In order to protect consumers, the state interferes in the economic processes by legal acts adopted in various fields of law. Besides the fields of civil law (law of contracts, law of torts), administrative law, and criminal law, certain consumer protection related provisions are also in the Competition Act, that are enforced by the GVH or by the courts (private enforcement).

These consumer protection related provisions are in Chapter III of the Competition Act. The most important of them (in Art. 8) prohibits the deception of consumers in economic competition. Another prohibition (in Art. 10) relates to the unjustified restriction of the freedom of consumer choice. By these provisions the Act aims to ensure the fairness of competition, further, in the course of competition, the freedom of consumer choice, as a result of which no market player would acquire unfair advantage in competition.

The deception, in most cases, takes the form of a communication, typically through advertising, albeit any kind of information qualify as communication, e.g. inquiry via telephone, call for participation in lottery, or even a contractual offer if no other information is available about the product.
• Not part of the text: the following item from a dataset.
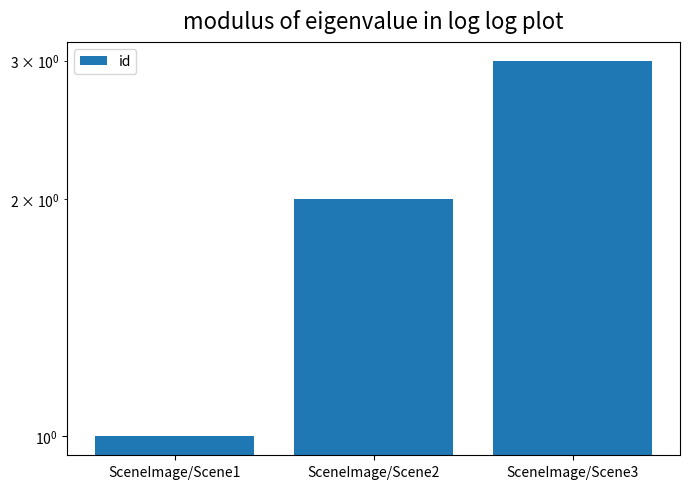

What is the change in value from SceneImage/Scene1 to SceneImage/Scene3?

+2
The Competition Act requires the information to be true and accurate both in parts and in its entirety.

The list of practices in the Act is of illustrative nature; thereby the authority is free to intervene whenever it detects any unlawful practices.

  • The most typical cases are when false declarations are made or facts are declared in a manner, which is likely to deceive with respect to prices or essential features of the goods (in particular, the composition, use, effects on health or the environment, as well as their handling, origin or place of origin, source or method of the procurement).

  • The deception may take a passive form, when it is concealed that the goods fail to meet legal or other usual requirements for such goods, or that the use of the goods requires conditions, which are significantly different from what is customary.

  • Beyond these, some other factors may also influence the decision of the consumer. Such other factors are in particular statements about

    • the method of distribution;

    • terms of payment;

    • possible discounts;

    • gifts associated with the goods or the chance of winning.

  • Under circumstances of fair competition, consumers must get precise, clear and objective information on the above factors.

  • Making the objective appraisal of goods or offers or the objective comparison between them and other goods or offers more difficult is deemed, in particular, prohibited. A good example for that is the case where an undertaking claims to grant price reductions without having had a higher -normal- price before.

When choosing between goods or services, a reasonable consumer takes into consideration, first and foremost, the price and the quality of them. These relevant factors might be blurred by statements, promises and "winning" offers that make it difficult for the consumer to arrive at a well-founded decision. The deception always comes along with an unjustifiable restriction of consumers' choice, as the consumers arrive at a decision based on wrong or incomplete information. In the Competition Act a special mention is made on the practice that deliberately makes it difficult to evaluate an offer or to compare the goods or services with similar ones.